Une deuxième conclusion tirée de la catastrophe d'Asie Mineure est que la Grèce ne peut pas agir tout en étant isolée des développements mondiaux. Elle doit comprendre les messages de l'époque et, en s'appuyant sur ses alliances, chercher à en tirer le meilleur parti lorsque les conditions le permettent. Ce n'est qu'ainsi qu'elle pourra avoir son mot à dire et jouer un rôle dans l'évolution de sa région.

Enfin, la transformation de l'anniversaire de la catastrophe d'Asie mineure en une célébration de la haine et des cris de guerre de l'autre côté de la mer Égée ne cause que de la tristesse.  La Grèce, avec tous ses échecs occasionnels, a réussi à faire du désastre de l'Asie Mineure un facteur de création nationale.

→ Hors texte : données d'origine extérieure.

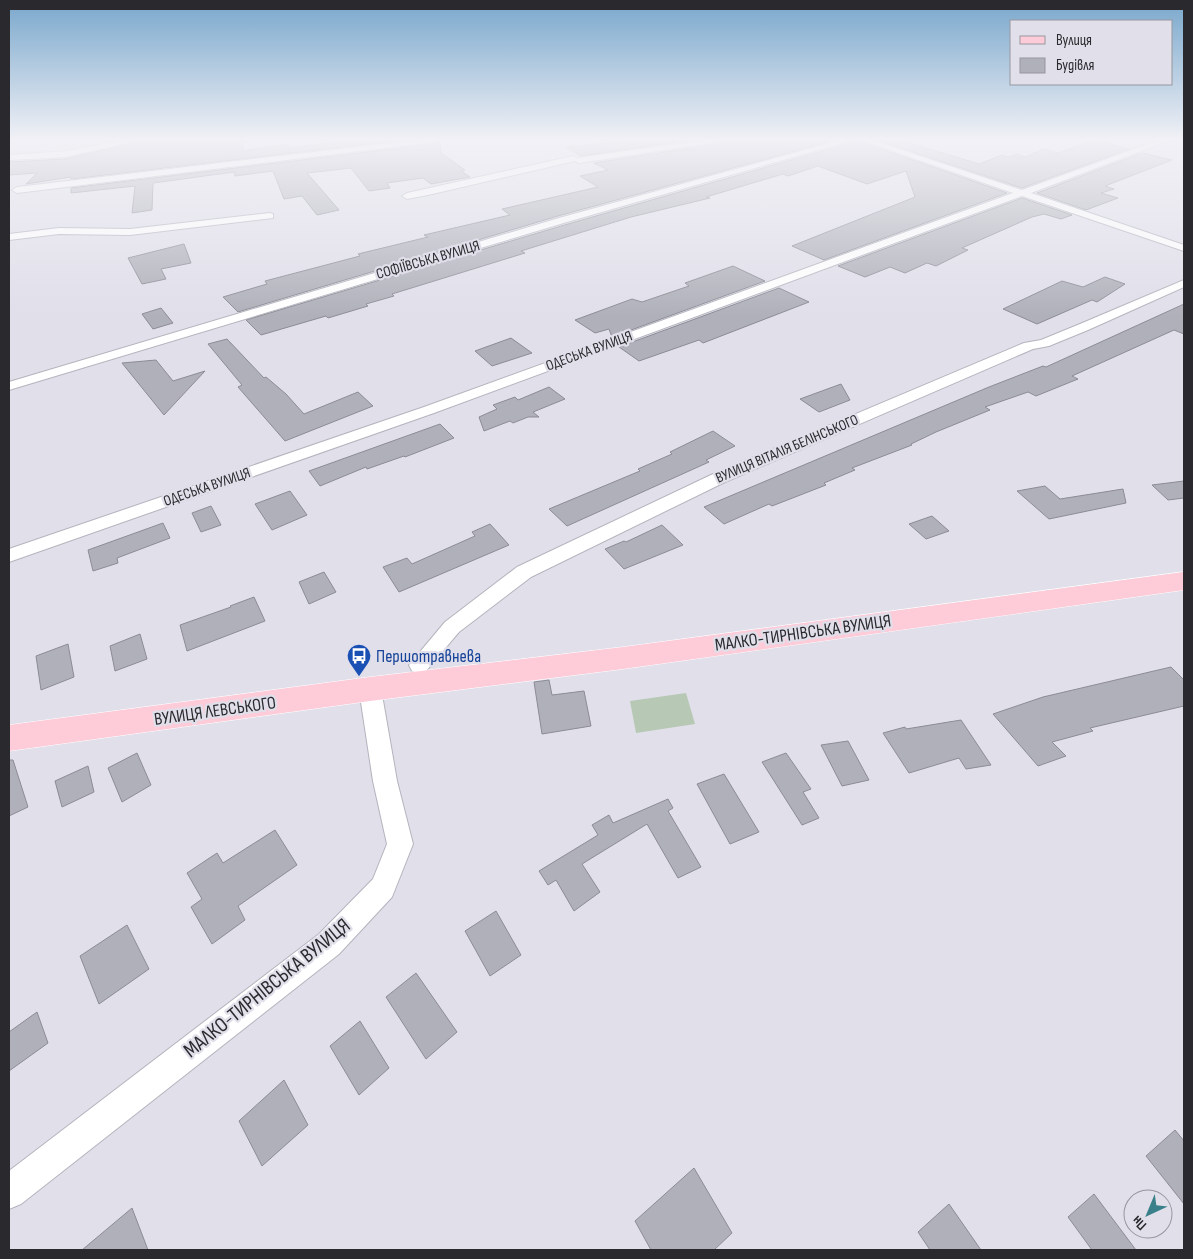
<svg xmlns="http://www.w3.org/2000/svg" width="1193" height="1259" viewBox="0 0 1193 1259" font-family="'Sofia Sans Condensed',sans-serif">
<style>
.green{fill:#b7c8b5}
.building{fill:#b0b0ba;stroke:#8c8c96}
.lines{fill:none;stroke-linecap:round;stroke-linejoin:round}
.minor-casing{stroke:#b4b4be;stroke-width:2}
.primary-casing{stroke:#fff;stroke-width:1}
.minor{fill:#fff;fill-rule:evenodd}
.primary{fill:#fecbd8;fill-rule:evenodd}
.labels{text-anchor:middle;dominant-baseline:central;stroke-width:4.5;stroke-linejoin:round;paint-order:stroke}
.far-street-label{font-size:15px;fill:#2a2a2e;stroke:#e0dfea}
.street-label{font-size:18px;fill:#2a2a2e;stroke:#e0dfea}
.transit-label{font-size:18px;fill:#164399;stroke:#e0dfea;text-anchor:start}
.near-street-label{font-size:21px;fill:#2a2a2e;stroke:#e0dfea}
</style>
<rect width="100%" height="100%" fill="#e0dfea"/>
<path class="green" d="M686,693L695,724L636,733L630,701Z"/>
<path class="building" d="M146,140H242L243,151L287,144L290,148L335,142L334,140H402L71,179V177L26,184L37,173L9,175V162L66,159Z
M440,140L441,153L465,170L461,171L470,177L431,184L423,178L387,183L390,188L369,191L351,168L307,173L339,210L317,215L302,196L284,199L273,171L235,176L234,172L153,183L152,210L132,213L135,186L71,193V188L434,144Z
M641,140H691L581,156L566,147Z
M723,140H835L558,216L238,312L223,297L267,284L265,281L360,256L358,254L428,237L424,235L510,215L502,209L598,187L580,176L608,170L594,163L717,144Z
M855,140L1007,193L824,260L792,246L915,197L906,171L867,184L818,166L788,176L783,174L706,197L710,198L631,217L521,251L525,253L392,294L394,296L366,304L368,306L328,318L326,316L261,335L246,320L568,224L854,142Z
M877,140H900L979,164L1002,155L1009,157L1017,154L1025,157L1044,149L1058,153L1094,140L1129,149L1022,188Z
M1142,153L1172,160L1105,186L1114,189L1101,193L1118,198L1086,210L1037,193Z
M1022,198L1072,215L1061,219L1044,214L1032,217L962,248L968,250L936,266L927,263L905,273L890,267L865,277L838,266Z
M184,244L191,263L161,269L166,279L142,284L128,258Z
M733,266L765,281L612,337L609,329L595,333L575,320L632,299L642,302L689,286L685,283Z
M1105,277L1125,284L1097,302L1092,300L1037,324L1003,309L1062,281L1083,287Z
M779,288L809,302L703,343L699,340L639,361L619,347Z
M1184,304V334L1174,330L1072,376L1078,379L1036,396L1028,392L985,407L990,410L936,432L911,444L912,445L852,468L855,470L824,483L826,485L772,506L769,504L724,524L704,507L989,387L1043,366L1046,367Z
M161,308L173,323L153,329L142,314Z
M511,338L532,353L492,366L475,351Z
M227,339L264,378L266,377L286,394L304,414L358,392L373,406L285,441L238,387L242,385L208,344Z
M156,360L173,381L205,371L164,415L122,363Z
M841,384L850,400L819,412L800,399Z
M549,387L565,399L533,412L539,417H528L513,423L510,421L484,431L479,417L497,409L493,405L515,397L518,400Z
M440,424L454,438L405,457L404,456L367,469L366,467L320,486L309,471Z
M713,431L735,446L706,460L709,462L567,526L549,509L640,471L638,469L672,454L670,452Z
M1184,481V498L1168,500L1152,485Z
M1045,486L1060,499L1123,489L1126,503L1049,519L1017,491Z
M290,491L307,515L272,530L255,504Z
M211,506L221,525L201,532L192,513Z
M932,516L949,531L926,539L909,524Z
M163,523L170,538L117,558L118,563L93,571L88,550Z
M490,524L509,545L399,592L383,567L407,558L412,564L475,536L472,532Z
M662,525L683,545L624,569L605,549L624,541L626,542Z
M324,572L336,592L309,604L299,582Z
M254,597L265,621L187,651L180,625L231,607L230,606Z
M140,634L147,659L115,671L110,646Z
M68,644L74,677L41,690L36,656Z
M1171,667L1184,680V706L1090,728L1093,731L1052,742L1066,756L1038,766L993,714L1043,697Z
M549,680L552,695L584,691L591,726L542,734L534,682Z
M961,720L991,765L966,769L959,758L909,773L883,733L905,727L906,729Z
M848,741L869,780L842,786L821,745Z
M137,753L151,785L122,802L108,768Z
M786,753L811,789L803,792L819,818L802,825L762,762Z
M9,760H13L28,807L9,816Z
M88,766L94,792L62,807L55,781Z
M724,774L759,832L730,844L697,784Z
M668,799L673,808L668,811L701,867L678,878L647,824L582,864L600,892L574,911L556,880L548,885L539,871L598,835L592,825L609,815L613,823Z
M275,830L297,865L238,906L245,920L212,944L191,907L202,899L187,873L217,853L223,863Z
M496,911L521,955L490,976L465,931Z
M127,925L149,969L99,1004L80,956Z
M416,973L457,1032L426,1059L386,997Z
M37,1012L48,1043L9,1071V1032Z
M360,1021L389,1068L359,1095L330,1046Z
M284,1080L308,1125L262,1166L239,1121Z
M1175,1130L1184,1141V1204L1146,1156Z
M694,1168L732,1233L714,1250H651L635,1221Z
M1094,1194L1136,1250H1092L1068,1217Z
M949,1204L981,1250H930L918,1232Z
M132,1208L148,1250H82Z"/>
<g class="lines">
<defs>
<path id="minor" d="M125,140H140L66,157L9,160V155L66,151Z
M416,140H438L434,142L17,193L12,190L17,187Z
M702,140H721L717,142L579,163L575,161L428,195L407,199L402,196L407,193L573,156L577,158Z
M841,140H853L567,222L9,390V382L559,218Z
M861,140H872L1022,190L1159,140H1170L1031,193L1184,245V251L1022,196L434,413L9,562V549L424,407L1013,193Z
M270,213L273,214V218L130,235L59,234L9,240V234L59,228L130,229Z
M1184,280V287L1088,330L1049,346L1033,349L723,483L531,577L459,632L426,671L419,673L412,671L409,665L445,622L517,567L711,475L1024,343L1041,340L1080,324Z
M370,680L378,683L381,689L397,781L413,844L392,897L339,954L21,1204L9,1209V1171L319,934L373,879L387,844L373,781L359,689L362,683Z"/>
<path id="primary" d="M1184,572V590L623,669L370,701L9,751V725L370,677L623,647Z"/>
</defs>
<use href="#minor" class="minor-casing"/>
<use href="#primary" class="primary-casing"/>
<use href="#minor" class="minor"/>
<use href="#primary" class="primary"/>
</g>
<linearGradient id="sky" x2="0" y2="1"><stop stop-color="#79a7cc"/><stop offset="0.44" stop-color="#f1f1f6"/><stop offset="1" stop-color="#f1f1f6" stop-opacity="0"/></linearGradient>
<rect width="1193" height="316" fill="url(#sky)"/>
<defs>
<symbol id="bus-pin" viewBox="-11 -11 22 30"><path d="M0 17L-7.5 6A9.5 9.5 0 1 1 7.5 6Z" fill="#1a4fb4" stroke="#e0dfea"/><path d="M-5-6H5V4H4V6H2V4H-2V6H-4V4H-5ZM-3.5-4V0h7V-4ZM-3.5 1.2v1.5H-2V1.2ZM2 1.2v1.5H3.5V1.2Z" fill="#fff"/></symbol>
</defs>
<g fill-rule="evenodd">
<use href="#bus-pin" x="345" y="642" width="28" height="38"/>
</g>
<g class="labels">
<g class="far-street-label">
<text transform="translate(428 260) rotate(-16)">СОФІЇВСЬКА ВУЛИЦЯ</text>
<text transform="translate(589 351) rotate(-20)">ОДЕСЬКА ВУЛИЦЯ</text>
<text transform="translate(787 449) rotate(-23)">ВУЛИЦЯ ВІТАЛІЯ БЕЛІНСЬКОГО</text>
<text transform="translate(207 487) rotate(-19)">ОДЕСЬКА ВУЛИЦЯ</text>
</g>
<g class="street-label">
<text transform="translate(803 633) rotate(-8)">МАЛКО-ТИРНІВСЬКА ВУЛИЦЯ</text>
<text transform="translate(215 711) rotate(-8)">ВУЛИЦЯ ЛЕВСЬКОГО</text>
</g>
<g class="transit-label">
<text x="376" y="656">Першотравнева</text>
</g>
<g class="near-street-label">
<text transform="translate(267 988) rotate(-39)">МАЛКО-ТИРНІВСЬКА ВУЛИЦЯ</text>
</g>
</g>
<rect width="1193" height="1259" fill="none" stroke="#2a2a2e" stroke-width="20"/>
<rect x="1010" y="20" width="162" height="65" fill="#e0dfea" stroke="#97979f"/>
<rect x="1020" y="36" width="25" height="8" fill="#fecbd8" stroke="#97979f"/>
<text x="1056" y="45" font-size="15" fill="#2a2a2e">Вулиця</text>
<rect x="1020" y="58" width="25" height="15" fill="#b0b0ba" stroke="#97979f"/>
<text x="1056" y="70" font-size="15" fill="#2a2a2e">Будівля</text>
<g transform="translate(1148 1214) rotate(224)"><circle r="24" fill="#e0dfea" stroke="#97979f"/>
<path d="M0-4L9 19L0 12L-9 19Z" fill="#39808a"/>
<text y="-8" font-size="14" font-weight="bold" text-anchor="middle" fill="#2a2a2e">Пн</text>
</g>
</svg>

Et elle est parvenue progressivement, au fil des ans, à devenir membre d'un groupe d'États européens forts, l'actuelle Union européenne. La Grèce s'est développée en une société de valeurs et de principes, dans le plein respect de la loi, y compris bien sûr du droit international.

Mais la Turquie d'aujourd'hui, comme il s'avère malheureusement, n'a rien appris de la destruction de l'Empire ottoman, dont elle est totalement insensiblement nostalgique. Et elle s'en sert comme d'un prétexte pour raviver un esprit nationaliste, ce qui est un défi évident, mais aussi la preuve qu'elle a les yeux fixés sur le passé ottoman et non sur un avenir européen, qui, heureusement, est encore envisagé par une partie importante de sa société.